▶ Request: Update the data from the first line up to and including the line with "Charging Cabinet", replacing "Toll-Free" with "Free Call" and leaving everything else unchanged. Return only those lines.

*** Opening of Records for the task ***

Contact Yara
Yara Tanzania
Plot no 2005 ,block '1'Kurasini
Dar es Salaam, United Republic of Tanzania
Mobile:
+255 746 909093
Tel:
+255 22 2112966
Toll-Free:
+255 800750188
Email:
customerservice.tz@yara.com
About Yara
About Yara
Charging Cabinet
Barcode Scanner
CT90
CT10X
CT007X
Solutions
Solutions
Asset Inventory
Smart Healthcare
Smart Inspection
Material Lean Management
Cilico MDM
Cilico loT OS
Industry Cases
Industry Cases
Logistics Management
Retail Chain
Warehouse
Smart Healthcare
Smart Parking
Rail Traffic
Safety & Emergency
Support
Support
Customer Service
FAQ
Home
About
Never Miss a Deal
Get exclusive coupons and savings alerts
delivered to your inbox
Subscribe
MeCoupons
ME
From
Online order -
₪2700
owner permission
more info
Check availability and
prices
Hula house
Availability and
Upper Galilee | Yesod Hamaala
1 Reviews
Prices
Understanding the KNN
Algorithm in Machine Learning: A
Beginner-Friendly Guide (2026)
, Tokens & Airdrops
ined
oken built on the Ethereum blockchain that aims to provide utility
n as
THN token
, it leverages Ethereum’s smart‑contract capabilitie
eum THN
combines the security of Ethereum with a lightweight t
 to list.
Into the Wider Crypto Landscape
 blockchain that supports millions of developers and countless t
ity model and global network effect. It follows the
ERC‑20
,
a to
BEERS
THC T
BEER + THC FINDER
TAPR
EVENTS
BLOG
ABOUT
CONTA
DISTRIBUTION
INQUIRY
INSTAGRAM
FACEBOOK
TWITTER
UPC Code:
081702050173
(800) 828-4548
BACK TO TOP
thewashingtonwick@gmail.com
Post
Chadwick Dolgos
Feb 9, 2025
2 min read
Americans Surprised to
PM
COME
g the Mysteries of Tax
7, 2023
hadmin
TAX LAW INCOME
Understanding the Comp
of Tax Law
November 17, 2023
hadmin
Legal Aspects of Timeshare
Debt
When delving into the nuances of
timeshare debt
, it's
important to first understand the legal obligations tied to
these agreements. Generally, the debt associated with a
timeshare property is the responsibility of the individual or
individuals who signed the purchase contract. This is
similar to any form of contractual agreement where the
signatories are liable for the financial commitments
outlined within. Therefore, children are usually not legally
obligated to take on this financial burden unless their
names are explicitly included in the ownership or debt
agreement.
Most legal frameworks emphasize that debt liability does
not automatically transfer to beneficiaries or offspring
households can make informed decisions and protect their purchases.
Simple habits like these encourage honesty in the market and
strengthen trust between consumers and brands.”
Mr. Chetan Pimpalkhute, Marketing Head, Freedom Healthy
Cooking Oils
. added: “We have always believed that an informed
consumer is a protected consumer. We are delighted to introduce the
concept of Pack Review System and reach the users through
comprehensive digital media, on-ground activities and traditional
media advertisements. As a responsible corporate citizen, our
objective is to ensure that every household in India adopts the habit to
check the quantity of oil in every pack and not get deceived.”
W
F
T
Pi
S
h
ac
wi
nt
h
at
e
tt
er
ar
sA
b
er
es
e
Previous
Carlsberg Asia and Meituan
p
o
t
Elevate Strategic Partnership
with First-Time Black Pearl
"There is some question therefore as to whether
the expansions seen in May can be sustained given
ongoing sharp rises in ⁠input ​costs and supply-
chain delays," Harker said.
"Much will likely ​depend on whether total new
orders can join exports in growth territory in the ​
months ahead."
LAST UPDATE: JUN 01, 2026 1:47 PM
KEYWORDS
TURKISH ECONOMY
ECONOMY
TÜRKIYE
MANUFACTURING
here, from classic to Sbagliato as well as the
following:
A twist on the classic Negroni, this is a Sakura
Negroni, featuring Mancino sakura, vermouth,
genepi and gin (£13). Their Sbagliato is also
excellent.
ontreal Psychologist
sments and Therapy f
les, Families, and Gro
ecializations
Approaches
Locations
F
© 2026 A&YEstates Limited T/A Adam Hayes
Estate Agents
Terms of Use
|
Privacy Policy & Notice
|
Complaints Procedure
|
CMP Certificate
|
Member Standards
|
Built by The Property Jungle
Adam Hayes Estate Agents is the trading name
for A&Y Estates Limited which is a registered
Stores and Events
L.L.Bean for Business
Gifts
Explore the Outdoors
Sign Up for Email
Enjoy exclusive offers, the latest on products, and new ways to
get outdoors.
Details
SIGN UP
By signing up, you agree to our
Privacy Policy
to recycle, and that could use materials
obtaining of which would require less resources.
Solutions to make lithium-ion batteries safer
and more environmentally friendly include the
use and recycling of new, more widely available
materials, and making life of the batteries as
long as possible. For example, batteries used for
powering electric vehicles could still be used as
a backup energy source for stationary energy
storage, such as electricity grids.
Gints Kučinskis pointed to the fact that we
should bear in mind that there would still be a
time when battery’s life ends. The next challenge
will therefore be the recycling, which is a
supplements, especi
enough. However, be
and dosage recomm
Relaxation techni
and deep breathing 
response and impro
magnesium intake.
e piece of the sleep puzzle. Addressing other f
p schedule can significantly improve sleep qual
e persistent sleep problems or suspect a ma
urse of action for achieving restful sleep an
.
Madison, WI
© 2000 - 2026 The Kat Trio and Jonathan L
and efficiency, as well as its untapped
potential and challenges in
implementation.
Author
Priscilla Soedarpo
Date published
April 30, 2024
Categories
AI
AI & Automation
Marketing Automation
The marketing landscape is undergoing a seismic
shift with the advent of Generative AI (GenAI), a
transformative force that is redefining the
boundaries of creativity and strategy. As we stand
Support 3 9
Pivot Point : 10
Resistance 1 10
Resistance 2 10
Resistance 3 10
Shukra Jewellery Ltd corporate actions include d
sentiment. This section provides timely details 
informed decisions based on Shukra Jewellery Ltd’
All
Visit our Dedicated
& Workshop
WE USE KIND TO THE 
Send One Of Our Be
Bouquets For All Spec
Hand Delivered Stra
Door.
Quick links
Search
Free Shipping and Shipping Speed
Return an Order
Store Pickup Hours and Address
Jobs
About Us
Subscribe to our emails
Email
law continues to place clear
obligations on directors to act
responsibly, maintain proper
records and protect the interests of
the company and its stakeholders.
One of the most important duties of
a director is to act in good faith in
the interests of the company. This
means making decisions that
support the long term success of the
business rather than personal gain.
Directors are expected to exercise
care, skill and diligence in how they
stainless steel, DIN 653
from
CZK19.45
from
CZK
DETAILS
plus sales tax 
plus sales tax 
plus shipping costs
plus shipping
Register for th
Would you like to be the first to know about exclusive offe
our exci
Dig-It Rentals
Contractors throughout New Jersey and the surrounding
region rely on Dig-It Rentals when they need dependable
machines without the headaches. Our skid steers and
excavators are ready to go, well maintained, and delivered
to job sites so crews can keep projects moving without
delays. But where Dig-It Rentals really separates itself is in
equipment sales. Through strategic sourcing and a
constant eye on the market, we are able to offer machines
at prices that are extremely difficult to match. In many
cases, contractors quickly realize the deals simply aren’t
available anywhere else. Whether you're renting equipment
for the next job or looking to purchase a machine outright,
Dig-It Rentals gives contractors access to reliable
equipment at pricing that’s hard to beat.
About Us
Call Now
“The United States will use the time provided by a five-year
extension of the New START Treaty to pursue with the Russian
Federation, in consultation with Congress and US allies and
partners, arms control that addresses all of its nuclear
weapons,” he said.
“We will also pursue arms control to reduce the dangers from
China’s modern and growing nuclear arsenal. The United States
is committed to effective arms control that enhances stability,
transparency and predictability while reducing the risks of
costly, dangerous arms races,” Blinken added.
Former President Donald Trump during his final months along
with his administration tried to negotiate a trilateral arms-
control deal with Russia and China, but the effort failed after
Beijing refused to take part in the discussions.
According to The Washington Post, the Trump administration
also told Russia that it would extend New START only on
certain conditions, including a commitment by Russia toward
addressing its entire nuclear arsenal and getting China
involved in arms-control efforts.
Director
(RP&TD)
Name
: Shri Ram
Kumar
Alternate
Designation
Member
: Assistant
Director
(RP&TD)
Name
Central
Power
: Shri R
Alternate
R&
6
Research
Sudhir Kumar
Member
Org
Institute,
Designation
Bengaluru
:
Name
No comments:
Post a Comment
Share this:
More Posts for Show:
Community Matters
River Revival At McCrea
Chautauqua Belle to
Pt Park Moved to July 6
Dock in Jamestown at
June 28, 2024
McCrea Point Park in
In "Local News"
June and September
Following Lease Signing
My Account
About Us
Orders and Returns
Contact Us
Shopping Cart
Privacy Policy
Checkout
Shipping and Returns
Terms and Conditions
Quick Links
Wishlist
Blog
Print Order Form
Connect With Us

*** Close of Records for the task ***

▶ Response below:
Contact Yara
Yara Tanzania
Plot no 2005 ,block '1'Kurasini
Dar es Salaam, United Republic of Tanzania
Mobile:
+255 746 909093
Tel:
+255 22 2112966
Free Call:
+255 800750188
Email:
customerservice.tz@yara.com
About Yara
About Yara
Charging Cabinet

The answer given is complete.